Introduction: Subungual melanoma has historically been associated with a poor prognosis as a result of its frequent misdiagnosis and advanced disease on presentation. Amputation was felt to be the best means of preventing recurrence and deadly metatstasis, though; this was never based on scientific evidence. While cutaneous melanoma treatment has trended towards more conservative resections, aggressive amputation for subungual melanoma persists. In recent years, however, this dogma of amputating the digit involved with subungual melanoma has been challenged making the proper surgical treatment somewhat controversial.

Methods: A comprehensive review of the current literature regarding treatment and outcomes of subungual melanoma was undertaken. Surgical treatment was broken down into two groups: wide local excision (WLE) and amputation. Depth of lesion, previous treatment, stage of disease at presentation, adjunct therapy, local and distant recurrence, and survival were evaluated for the respective treatment groups. Direct comparison was performed to gain a better understanding of surgical trends, and to draw conclusions about the respective outcomes.

Results: Eight-hundred eighty-three cases of surgically treated subungual melanoma were analyzed. Eighty-six (9.8%) of the cases were treated with WLE and 69 of these (80.2%) had a defined depth of lesion on presentation. Conversely, 797 cases (90.2%) were treated by amputation of some kind; 705 (88.4%) of which were lacking a defined depth on presentation. In the amputation group, 11.4% presented with advanced disease (regional or distant recurrence), compared to 2.3% in the WLE group. Local recurrence rate for WLE and amputation were 11.6% and 5.8% respectively; regional/distant metastasis was comparable at 13.9% and 13.4%.

Conclusion: In the majority of articles, conclusions cannot be drawn due to a lack of comparable treatment groups, the strong presence of biases, and numerous co-founding factors. As a result, and based on this review, it seems as though amputation at the next joint level may be unwarranted, and WLE is justifiable. Among patients presenting with MIS, it is safe to perform a wide local excision with close follow up. The literature is in need of randomized, prospective, or comparative studies that would help elucidate whether amputation is superior to a more conservative, digit-sparing, approach.
*-*-*
Your task. Copy the subungual melanoma abstract between "Introduction: Subungual melanoma" and "treatment somewhat controversial.", inclusive, and switch "dogma" to "convention". The items after this point are separate material, apart from the abstract.
*-*-*
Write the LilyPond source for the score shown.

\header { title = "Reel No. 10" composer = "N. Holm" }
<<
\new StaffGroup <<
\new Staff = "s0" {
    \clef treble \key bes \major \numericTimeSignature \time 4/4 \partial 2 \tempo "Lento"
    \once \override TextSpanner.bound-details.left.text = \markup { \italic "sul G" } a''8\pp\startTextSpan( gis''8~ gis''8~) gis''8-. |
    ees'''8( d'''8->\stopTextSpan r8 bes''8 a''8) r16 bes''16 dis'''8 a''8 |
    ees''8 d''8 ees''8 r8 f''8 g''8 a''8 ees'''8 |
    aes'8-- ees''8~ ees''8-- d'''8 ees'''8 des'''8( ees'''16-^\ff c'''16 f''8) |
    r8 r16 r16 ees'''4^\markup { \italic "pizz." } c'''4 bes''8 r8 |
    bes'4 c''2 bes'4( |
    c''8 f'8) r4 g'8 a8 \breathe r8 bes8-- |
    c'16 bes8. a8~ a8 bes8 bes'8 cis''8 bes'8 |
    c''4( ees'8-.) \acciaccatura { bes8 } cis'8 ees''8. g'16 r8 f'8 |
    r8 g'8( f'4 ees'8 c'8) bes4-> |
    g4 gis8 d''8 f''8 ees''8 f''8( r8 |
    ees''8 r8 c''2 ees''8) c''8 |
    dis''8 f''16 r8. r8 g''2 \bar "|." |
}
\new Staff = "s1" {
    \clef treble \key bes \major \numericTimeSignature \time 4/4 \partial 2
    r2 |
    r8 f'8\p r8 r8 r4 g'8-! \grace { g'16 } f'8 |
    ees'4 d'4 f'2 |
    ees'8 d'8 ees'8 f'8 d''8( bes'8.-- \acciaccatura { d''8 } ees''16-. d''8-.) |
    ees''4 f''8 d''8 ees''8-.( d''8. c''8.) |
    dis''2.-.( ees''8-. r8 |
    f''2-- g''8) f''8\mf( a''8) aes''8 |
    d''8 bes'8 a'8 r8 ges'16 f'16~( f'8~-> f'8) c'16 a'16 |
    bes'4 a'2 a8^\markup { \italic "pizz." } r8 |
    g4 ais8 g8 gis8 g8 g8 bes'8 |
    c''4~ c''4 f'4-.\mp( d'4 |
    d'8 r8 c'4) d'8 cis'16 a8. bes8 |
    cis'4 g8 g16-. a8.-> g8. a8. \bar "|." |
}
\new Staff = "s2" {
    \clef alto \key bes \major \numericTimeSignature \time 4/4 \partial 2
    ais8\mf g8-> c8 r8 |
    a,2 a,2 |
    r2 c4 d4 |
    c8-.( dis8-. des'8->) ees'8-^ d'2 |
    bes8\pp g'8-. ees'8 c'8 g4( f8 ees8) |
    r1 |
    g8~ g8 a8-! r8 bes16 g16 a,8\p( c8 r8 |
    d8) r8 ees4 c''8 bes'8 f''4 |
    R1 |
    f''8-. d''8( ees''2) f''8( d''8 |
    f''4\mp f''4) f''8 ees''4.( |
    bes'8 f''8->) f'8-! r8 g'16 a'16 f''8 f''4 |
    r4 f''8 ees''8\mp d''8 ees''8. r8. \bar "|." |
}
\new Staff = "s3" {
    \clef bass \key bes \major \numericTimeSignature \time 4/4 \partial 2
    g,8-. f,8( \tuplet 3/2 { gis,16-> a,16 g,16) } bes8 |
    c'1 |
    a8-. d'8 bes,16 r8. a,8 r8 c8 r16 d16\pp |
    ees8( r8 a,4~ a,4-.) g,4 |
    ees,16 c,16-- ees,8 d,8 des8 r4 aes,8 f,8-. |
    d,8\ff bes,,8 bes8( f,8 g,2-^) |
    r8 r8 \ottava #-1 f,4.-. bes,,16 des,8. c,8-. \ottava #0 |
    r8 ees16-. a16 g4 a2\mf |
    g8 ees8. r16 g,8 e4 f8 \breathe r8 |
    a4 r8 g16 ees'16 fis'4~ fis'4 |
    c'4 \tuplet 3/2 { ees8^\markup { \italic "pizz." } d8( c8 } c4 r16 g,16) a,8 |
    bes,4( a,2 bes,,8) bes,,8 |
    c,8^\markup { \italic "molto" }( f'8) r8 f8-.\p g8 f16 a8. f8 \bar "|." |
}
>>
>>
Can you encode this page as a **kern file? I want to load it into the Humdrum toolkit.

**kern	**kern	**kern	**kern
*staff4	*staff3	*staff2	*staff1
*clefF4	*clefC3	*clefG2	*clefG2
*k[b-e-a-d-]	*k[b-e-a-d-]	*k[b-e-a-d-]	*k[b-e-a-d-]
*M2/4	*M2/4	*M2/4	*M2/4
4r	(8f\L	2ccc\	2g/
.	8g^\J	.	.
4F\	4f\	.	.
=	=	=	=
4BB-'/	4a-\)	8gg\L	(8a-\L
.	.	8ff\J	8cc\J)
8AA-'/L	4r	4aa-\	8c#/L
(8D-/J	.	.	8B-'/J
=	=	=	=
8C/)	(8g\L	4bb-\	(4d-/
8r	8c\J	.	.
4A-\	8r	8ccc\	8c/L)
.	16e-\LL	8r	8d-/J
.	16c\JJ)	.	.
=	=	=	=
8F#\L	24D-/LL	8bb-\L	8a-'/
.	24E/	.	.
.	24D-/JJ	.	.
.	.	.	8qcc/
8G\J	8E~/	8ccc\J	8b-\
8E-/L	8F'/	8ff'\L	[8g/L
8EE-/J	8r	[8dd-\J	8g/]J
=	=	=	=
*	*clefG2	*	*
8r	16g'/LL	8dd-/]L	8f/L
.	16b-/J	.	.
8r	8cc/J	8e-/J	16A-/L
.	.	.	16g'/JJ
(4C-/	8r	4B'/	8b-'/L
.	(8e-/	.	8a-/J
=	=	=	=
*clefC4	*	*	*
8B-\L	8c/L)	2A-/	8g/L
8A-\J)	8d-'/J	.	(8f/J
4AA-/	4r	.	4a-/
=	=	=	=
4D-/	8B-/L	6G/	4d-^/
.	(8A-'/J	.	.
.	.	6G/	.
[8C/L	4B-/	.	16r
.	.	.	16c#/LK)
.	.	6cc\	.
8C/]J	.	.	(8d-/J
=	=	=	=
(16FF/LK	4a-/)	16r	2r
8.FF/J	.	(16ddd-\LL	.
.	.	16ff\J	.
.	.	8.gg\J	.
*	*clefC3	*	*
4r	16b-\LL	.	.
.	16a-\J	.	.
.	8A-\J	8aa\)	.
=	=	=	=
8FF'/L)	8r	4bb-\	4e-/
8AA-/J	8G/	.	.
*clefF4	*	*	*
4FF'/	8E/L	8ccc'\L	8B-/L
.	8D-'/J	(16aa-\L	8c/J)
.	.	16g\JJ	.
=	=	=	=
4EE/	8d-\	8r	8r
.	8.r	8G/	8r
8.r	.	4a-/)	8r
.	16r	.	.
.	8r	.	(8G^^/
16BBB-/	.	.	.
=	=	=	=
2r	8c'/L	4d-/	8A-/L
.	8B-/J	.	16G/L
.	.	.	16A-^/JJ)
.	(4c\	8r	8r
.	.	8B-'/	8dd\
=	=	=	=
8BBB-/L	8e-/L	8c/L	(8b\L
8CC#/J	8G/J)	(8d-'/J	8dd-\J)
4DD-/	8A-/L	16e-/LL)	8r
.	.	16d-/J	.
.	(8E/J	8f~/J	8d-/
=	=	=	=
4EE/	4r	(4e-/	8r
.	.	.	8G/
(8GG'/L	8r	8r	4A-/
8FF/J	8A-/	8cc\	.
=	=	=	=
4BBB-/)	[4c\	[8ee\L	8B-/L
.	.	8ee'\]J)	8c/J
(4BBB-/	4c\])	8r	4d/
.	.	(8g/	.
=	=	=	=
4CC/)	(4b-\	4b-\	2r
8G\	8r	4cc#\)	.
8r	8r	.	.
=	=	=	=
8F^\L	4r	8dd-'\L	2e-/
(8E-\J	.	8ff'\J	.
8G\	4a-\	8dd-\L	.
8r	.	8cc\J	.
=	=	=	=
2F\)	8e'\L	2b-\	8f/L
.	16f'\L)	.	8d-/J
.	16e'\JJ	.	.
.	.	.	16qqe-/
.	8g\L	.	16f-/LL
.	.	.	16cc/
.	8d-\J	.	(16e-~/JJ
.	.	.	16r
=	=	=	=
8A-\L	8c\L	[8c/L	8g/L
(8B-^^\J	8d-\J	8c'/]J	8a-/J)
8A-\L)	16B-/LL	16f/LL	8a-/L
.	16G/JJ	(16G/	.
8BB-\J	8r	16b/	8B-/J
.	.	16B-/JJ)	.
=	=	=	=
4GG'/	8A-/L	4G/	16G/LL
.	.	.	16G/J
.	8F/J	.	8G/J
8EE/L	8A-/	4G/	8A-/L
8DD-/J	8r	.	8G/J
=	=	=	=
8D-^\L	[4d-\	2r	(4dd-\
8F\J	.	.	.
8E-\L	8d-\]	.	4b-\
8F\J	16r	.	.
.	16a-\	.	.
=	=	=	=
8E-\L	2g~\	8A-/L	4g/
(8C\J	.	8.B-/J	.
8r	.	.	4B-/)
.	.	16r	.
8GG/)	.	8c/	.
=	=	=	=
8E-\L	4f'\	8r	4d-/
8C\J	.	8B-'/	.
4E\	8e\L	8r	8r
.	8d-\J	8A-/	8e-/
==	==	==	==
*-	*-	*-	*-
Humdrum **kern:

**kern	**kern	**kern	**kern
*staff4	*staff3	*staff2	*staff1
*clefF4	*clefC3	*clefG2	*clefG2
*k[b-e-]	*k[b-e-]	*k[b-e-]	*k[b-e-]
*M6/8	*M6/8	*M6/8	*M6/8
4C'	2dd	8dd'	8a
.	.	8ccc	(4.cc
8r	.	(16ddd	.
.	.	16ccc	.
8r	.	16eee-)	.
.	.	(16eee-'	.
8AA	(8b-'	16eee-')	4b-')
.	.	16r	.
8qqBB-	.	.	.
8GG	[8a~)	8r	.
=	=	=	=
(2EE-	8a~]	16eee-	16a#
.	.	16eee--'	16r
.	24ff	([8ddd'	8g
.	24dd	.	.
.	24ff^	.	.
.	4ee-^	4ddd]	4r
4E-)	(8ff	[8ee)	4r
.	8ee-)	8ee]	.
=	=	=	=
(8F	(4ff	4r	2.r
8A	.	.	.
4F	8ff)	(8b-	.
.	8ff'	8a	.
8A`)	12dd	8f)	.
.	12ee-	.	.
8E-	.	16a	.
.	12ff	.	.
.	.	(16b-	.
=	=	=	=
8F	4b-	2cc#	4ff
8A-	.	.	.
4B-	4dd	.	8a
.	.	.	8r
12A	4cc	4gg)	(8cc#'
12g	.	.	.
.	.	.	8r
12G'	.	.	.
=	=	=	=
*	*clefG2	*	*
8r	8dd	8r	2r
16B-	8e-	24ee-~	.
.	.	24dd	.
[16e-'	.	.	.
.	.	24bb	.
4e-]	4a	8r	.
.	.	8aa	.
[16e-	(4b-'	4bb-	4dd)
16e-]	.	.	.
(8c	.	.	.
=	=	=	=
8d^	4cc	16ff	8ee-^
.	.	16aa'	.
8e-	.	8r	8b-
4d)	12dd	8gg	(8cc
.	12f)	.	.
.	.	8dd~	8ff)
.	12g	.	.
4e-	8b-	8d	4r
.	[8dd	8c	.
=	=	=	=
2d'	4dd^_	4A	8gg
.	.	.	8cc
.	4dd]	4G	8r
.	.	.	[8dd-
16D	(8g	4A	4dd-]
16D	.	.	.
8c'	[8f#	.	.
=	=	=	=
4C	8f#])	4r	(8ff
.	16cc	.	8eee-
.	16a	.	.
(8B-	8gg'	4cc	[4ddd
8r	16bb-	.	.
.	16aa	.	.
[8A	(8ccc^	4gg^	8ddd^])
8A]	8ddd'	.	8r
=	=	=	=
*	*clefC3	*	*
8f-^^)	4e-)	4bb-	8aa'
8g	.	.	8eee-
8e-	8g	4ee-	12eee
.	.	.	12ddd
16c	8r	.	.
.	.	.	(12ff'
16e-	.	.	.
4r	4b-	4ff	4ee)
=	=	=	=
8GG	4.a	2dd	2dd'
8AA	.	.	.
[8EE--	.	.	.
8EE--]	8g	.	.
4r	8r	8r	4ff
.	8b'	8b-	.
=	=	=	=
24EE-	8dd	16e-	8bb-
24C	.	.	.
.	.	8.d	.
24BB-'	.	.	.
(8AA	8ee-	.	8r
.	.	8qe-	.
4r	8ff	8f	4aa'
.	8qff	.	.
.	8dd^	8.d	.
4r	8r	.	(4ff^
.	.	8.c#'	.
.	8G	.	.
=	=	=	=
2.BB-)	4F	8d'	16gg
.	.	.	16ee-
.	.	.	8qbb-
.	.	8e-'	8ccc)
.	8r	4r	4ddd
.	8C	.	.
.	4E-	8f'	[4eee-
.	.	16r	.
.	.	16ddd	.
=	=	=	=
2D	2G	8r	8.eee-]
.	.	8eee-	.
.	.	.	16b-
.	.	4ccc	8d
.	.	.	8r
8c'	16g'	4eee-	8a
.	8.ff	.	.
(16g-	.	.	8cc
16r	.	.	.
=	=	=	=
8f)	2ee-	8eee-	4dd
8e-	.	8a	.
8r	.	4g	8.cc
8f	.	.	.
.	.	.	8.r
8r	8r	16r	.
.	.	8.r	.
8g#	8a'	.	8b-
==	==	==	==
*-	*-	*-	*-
*-*-*
Result.
Introduction: Subungual melanoma has historically been associated with a poor prognosis as a result of its frequent misdiagnosis and advanced disease on presentation. Amputation was felt to be the best means of preventing recurrence and deadly metatstasis, though; this was never based on scientific evidence. While cutaneous melanoma treatment has trended towards more conservative resections, aggressive amputation for subungual melanoma persists. In recent years, however, this convention of amputating the digit involved with subungual melanoma has been challenged making the proper surgical treatment somewhat controversial.